** start of Passage **

Meanwhile the Portuguese Marranos, who had found an asylum in Ancona, under the protection of Pope Clement VII., and who had continued to live there unmolested under Paul III. and Julius III., were exposed to even more violent persecution than their Jewish brethren of Rome. A month after the establishment of the Ghetto in the latter city, a secret order was issued by Paul IV. that all the Marranos of Ancona should be cast into the vaults of the Holy Office and their goods confiscated. Some of the prisoners professed penitence, and were banished to Malta; the rest were burnt at the stake. The few who succeeded in escaping the racks of the Inquisition took refuge in the dominions of the Dukes of Urbino and Ferrara, while of the exiles in Malta some fled to Turkey; and all these refugees combined in a scheme of revenge upon the Pope by attempting to place his seaport Ancona under a commercial ban. But their efforts failed, owing to the conflicting interests of the various Jewish communities in Italy and the Levant, and the Rabbis assembled at Constantinople for the purpose could not arrive at a unanimous decision.
♦1558♦
Not long after, the Duke of Urbino was compelled by the Inquisition to banish the refugees from his dominions, and they, having barely escaped the Pope’s naval police, fled to Turkey. In the same year the Duke of Ferrara also was obliged to withdraw his protection from the Marranos. Throughout the reign of Paul IV. the persecution of the Jews and crypto-Jews left in the Papal States raged fiercely, baptized renegades being always the hounds in the chase. Paul IV. died in 1559, and his body was accompanied to the grave by the curses of the Romans. His statue was demolished, and a Jew insulted the tyrant’s image by placing upon its head his own yellow hat, while the mob applauded the act with shouts of bitter joy. The buildings of the Holy Office were burnt, and the Dominicans roughly handled by the populace.

** end of Passage **
** start of Data entries **

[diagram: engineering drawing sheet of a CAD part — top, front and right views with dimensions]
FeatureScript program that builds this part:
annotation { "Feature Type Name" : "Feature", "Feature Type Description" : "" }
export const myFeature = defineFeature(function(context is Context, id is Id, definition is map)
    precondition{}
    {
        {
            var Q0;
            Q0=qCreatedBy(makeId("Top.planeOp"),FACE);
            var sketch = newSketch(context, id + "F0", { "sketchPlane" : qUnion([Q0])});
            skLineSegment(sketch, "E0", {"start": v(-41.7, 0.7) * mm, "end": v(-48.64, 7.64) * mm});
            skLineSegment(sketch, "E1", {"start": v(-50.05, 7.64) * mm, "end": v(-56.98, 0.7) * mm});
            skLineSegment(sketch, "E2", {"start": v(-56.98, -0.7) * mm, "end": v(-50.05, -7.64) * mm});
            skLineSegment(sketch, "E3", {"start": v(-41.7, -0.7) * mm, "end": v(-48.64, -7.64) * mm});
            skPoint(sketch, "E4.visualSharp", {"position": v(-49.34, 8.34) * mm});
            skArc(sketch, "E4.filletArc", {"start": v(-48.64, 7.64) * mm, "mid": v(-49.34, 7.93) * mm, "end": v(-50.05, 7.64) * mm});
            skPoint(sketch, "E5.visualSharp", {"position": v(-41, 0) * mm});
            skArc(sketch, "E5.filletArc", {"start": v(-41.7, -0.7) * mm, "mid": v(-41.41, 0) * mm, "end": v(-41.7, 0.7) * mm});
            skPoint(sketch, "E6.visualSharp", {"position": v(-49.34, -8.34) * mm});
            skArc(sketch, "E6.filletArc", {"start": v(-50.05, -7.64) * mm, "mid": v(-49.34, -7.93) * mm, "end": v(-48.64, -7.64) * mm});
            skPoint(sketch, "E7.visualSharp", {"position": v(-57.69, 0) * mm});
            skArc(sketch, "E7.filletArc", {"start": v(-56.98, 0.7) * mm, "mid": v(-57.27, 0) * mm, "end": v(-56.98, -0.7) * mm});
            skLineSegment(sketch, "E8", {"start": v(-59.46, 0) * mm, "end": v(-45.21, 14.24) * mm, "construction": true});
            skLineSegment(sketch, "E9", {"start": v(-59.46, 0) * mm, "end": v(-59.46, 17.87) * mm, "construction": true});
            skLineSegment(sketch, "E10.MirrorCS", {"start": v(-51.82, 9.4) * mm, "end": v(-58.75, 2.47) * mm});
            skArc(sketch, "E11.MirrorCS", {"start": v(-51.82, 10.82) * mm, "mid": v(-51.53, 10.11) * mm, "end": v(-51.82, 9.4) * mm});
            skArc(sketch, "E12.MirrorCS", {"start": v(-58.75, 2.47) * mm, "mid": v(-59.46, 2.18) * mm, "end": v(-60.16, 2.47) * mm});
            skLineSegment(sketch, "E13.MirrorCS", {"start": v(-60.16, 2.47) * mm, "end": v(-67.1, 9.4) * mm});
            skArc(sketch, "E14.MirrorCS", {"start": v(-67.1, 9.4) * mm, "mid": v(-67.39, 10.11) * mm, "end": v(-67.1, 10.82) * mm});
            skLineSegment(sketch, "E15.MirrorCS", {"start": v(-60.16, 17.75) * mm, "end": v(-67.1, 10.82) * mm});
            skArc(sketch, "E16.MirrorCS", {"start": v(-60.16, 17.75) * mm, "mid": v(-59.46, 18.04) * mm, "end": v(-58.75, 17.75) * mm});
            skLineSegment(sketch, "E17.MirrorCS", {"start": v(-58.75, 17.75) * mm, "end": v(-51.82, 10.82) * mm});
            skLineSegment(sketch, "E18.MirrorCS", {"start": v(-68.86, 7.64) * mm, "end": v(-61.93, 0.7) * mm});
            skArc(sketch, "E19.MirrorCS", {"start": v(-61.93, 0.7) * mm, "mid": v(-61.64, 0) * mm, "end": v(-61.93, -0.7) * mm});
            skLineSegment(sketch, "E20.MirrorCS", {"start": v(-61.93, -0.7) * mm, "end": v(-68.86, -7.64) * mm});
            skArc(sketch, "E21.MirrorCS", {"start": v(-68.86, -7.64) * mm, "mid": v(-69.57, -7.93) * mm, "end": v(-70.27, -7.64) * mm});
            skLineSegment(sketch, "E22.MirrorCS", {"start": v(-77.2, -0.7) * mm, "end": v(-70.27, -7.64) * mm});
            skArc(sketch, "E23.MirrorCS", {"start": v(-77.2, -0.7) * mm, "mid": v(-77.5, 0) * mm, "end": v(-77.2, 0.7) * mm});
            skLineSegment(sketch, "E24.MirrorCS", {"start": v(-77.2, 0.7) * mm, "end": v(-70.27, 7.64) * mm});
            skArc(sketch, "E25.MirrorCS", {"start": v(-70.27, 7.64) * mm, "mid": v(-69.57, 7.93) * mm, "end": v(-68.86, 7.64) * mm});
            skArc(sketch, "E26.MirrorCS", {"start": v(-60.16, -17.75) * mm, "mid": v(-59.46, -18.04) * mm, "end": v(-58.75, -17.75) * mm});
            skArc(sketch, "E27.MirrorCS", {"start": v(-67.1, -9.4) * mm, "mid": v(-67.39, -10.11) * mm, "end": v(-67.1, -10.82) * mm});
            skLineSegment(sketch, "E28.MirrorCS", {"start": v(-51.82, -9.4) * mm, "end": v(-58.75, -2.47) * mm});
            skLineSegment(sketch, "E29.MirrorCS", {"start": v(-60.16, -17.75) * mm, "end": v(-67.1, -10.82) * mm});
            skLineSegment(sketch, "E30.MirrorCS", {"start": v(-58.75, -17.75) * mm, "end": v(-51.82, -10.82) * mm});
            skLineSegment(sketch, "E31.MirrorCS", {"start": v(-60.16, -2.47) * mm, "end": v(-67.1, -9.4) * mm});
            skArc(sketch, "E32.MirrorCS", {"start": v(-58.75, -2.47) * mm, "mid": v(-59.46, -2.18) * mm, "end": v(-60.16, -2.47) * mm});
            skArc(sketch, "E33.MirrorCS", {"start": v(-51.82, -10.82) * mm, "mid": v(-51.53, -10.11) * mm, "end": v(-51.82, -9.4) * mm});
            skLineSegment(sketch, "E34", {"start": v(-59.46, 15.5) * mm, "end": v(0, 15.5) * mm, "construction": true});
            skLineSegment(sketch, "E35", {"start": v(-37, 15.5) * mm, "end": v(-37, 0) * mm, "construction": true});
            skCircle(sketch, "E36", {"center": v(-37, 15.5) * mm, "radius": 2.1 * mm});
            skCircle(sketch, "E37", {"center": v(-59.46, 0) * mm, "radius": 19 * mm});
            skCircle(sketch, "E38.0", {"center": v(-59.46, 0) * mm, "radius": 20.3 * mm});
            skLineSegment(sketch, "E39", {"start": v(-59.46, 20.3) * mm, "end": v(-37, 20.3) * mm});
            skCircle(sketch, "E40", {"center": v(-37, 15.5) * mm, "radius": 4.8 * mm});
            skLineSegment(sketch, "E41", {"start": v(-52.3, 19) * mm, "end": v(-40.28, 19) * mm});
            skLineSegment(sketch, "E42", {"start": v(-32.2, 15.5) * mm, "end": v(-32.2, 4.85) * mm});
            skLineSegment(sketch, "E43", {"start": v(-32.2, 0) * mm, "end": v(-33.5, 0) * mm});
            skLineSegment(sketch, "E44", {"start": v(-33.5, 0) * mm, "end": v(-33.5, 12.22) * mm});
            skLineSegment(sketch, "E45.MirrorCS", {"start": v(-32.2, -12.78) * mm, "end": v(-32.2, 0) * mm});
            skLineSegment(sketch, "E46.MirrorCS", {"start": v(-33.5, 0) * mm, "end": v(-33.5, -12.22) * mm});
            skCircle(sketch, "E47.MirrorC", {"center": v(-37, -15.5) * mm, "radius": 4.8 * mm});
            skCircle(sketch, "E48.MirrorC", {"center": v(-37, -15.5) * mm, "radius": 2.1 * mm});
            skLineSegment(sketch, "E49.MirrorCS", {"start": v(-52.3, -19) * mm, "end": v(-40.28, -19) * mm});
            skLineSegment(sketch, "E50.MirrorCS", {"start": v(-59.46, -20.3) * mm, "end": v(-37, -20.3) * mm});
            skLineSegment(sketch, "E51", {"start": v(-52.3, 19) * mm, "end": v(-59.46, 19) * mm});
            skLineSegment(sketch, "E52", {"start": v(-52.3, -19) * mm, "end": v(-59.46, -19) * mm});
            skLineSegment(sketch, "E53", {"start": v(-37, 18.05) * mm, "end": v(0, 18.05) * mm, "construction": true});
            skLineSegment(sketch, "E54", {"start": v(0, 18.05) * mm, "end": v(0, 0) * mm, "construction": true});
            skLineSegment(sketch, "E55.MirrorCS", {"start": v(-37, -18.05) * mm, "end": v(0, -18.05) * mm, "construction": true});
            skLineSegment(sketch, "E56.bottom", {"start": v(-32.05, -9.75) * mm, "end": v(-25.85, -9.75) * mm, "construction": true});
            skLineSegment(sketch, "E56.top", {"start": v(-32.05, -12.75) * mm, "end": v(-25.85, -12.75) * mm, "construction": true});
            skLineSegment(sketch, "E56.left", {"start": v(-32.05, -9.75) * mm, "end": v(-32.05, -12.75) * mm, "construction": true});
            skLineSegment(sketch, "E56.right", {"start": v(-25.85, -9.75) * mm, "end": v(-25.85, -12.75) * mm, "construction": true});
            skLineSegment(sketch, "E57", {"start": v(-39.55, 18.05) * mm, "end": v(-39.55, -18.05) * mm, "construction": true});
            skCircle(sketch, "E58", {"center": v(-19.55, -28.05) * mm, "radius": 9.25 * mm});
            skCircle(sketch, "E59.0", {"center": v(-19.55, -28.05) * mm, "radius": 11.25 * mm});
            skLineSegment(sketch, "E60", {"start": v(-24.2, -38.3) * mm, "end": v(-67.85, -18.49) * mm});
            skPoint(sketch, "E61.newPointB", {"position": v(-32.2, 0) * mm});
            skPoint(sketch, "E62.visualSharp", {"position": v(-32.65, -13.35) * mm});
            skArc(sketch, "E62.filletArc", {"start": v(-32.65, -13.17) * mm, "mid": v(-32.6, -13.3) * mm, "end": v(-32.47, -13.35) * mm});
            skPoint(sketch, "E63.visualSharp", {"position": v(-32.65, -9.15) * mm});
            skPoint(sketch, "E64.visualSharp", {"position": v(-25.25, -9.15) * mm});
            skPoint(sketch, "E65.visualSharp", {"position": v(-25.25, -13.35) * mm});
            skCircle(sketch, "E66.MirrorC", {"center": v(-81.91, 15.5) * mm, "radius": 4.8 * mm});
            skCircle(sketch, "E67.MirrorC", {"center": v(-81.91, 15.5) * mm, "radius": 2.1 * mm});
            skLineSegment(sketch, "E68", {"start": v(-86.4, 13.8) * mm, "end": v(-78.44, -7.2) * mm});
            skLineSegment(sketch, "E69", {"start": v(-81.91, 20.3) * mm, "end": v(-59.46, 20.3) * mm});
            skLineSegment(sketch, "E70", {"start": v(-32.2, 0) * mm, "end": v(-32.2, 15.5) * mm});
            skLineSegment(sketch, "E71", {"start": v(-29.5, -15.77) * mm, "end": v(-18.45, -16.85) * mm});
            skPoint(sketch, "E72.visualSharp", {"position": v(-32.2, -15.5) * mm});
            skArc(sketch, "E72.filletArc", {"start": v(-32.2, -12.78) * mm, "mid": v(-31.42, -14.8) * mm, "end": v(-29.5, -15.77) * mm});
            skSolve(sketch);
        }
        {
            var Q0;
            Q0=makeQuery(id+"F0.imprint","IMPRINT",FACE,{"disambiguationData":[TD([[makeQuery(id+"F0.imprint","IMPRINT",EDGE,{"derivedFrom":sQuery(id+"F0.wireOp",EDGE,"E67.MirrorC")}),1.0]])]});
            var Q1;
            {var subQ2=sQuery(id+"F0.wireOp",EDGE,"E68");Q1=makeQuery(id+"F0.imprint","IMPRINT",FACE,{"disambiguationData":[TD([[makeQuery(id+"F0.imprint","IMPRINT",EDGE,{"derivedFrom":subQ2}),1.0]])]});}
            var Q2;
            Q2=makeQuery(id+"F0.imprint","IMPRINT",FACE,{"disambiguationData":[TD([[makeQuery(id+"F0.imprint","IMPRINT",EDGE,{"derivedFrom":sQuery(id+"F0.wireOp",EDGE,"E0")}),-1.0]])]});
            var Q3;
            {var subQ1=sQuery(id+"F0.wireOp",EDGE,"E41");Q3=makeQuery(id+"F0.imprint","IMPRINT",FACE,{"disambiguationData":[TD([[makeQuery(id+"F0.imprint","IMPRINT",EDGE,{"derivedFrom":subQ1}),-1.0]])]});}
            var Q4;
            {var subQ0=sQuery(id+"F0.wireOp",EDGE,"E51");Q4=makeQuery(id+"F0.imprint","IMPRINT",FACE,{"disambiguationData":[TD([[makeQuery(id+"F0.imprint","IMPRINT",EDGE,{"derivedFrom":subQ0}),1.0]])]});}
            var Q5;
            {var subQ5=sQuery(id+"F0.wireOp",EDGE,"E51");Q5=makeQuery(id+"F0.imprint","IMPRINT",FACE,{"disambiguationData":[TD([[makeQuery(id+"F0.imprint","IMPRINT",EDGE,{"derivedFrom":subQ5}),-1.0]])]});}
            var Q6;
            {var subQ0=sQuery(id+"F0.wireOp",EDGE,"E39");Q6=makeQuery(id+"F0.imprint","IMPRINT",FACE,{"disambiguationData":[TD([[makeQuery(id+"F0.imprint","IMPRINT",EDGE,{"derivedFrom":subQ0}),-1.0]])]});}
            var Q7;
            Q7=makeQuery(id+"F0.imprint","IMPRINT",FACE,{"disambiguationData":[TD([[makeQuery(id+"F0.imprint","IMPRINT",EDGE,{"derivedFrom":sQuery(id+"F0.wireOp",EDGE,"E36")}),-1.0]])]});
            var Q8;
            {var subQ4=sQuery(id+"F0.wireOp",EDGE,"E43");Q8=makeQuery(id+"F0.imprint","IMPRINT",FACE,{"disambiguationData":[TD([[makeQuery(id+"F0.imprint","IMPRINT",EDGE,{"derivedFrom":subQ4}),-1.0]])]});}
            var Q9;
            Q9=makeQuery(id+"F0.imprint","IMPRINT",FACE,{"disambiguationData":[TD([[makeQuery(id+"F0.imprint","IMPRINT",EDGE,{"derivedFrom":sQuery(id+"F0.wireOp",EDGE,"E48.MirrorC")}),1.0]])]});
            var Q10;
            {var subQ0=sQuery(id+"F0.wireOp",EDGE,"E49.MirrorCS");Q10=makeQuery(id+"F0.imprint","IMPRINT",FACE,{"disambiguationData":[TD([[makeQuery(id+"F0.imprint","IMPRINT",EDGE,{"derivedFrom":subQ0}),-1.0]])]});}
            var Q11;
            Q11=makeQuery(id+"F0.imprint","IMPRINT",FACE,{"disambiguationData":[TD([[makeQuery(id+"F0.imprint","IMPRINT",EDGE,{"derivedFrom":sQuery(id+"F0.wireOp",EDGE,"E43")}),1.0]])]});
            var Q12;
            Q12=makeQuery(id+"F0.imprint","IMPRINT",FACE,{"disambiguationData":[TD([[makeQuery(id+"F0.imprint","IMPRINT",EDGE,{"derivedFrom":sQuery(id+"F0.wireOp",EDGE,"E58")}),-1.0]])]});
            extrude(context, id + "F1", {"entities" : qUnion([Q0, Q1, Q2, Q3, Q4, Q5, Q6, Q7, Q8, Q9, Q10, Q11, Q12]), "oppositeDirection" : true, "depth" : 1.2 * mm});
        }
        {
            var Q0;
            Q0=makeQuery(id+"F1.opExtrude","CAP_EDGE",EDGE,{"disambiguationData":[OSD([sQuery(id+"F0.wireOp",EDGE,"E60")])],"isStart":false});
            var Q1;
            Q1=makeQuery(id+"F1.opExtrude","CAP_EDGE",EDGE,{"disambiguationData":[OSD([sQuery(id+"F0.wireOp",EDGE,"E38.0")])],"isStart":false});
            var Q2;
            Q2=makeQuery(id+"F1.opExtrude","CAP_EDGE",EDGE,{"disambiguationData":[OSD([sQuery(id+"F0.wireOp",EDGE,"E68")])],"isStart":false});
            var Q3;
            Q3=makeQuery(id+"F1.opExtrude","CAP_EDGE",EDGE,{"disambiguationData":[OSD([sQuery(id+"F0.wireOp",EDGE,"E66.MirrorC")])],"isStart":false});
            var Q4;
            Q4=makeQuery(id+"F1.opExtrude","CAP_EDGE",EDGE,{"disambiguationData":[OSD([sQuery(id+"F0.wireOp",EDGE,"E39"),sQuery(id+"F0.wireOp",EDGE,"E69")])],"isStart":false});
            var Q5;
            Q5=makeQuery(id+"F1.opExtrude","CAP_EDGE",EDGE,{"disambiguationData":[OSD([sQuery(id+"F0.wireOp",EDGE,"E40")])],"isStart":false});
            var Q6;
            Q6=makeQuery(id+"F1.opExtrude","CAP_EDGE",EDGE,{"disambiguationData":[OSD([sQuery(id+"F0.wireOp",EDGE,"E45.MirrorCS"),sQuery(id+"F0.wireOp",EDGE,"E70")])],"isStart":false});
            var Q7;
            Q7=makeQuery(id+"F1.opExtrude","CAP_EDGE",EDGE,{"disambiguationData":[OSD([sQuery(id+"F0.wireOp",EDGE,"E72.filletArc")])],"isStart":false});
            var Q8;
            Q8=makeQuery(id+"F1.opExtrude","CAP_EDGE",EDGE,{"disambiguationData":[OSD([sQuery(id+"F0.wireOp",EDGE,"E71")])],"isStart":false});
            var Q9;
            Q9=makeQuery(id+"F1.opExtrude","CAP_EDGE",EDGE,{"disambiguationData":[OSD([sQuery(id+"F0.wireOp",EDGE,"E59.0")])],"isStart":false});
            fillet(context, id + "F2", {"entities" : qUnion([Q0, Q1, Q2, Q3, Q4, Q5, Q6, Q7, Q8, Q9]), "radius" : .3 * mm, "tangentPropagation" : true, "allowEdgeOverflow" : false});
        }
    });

** end of Data entries **

- **Tasks and exercises**:
(a) Retype the rows from their first line up to and including the line with "v(-59.46, 17.87) *".
(b) Write what comes next in the passage on Paul IV's persecution of the Jews, picking up after its final sentence.
The passage on Paul IV's persecution of the Jews and the rows come from unrelated sources.

- **Answers**:
(a)
[diagram: engineering drawing sheet of a CAD part — top, front and right views with dimensions]
FeatureScript program that builds this part:
annotation { "Feature Type Name" : "Feature", "Feature Type Description" : "" }
export const myFeature = defineFeature(function(context is Context, id is Id, definition is map)
    precondition{}
    {
        {
            var Q0;
            Q0=qCreatedBy(makeId("Top.planeOp"),FACE);
            var sketch = newSketch(context, id + "F0", { "sketchPlane" : qUnion([Q0])});
            skLineSegment(sketch, "E0", {"start": v(-41.7, 0.7) * mm, "end": v(-48.64, 7.64) * mm});
            skLineSegment(sketch, "E1", {"start": v(-50.05, 7.64) * mm, "end": v(-56.98, 0.7) * mm});
            skLineSegment(sketch, "E2", {"start": v(-56.98, -0.7) * mm, "end": v(-50.05, -7.64) * mm});
            skLineSegment(sketch, "E3", {"start": v(-41.7, -0.7) * mm, "end": v(-48.64, -7.64) * mm});
            skPoint(sketch, "E4.visualSharp", {"position": v(-49.34, 8.34) * mm});
            skArc(sketch, "E4.filletArc", {"start": v(-48.64, 7.64) * mm, "mid": v(-49.34, 7.93) * mm, "end": v(-50.05, 7.64) * mm});
            skPoint(sketch, "E5.visualSharp", {"position": v(-41, 0) * mm});
            skArc(sketch, "E5.filletArc", {"start": v(-41.7, -0.7) * mm, "mid": v(-41.41, 0) * mm, "end": v(-41.7, 0.7) * mm});
            skPoint(sketch, "E6.visualSharp", {"position": v(-49.34, -8.34) * mm});
            skArc(sketch, "E6.filletArc", {"start": v(-50.05, -7.64) * mm, "mid": v(-49.34, -7.93) * mm, "end": v(-48.64, -7.64) * mm});
            skPoint(sketch, "E7.visualSharp", {"position": v(-57.69, 0) * mm});
            skArc(sketch, "E7.filletArc", {"start": v(-56.98, 0.7) * mm, "mid": v(-57.27, 0) * mm, "end": v(-56.98, -0.7) * mm});
            skLineSegment(sketch, "E8", {"start": v(-59.46, 0) * mm, "end": v(-45.21, 14.24) * mm, "construction": true});
            skLineSegment(sketch, "E9", {"start": v(-59.46, 0) * mm, "end": v(-59.46, 17.87) * mm, "construction": true});

(b)
But the lot of the Jews was not permanently improved by the disappearance of their arch-enemy. Pius IV. was besought to alleviate their burdens, and he issued a favourable Bull. Those Jews who lived outside the city were allowed to dispense with the badge, to acquire land to a certain value, and to trade in other articles besides old clothes. ♦1566–1572♦ But even these slight concessions were withdrawn by Pius V., who vied with Paul IV. in his conscientious persecution of heresy and unbelief. In the third month after his accession to St. Peter’s throne all the old restrictions were once more enforced on the Jews of the Papal States, and were extended to their brethren throughout the Catholic world. Infractions of these decrees were punished severely, and were made the pretext for robbery. ♦1569♦ Finally Pius V., deaf to the advice of his wisest counsellors and to the interests of his own State, issued a Bull, expelling all the Jews in his dominions, save those of Rome and Ancona. As usual, a few turned Christians, but the majority preferred to quit in a hurry, leaving behind them all the property which they could not realise and all the debts which they could not collect at the short notice given. The exiles were scattered among the neighbouring States of Urbino, Ferrara, Mantua, and Milan.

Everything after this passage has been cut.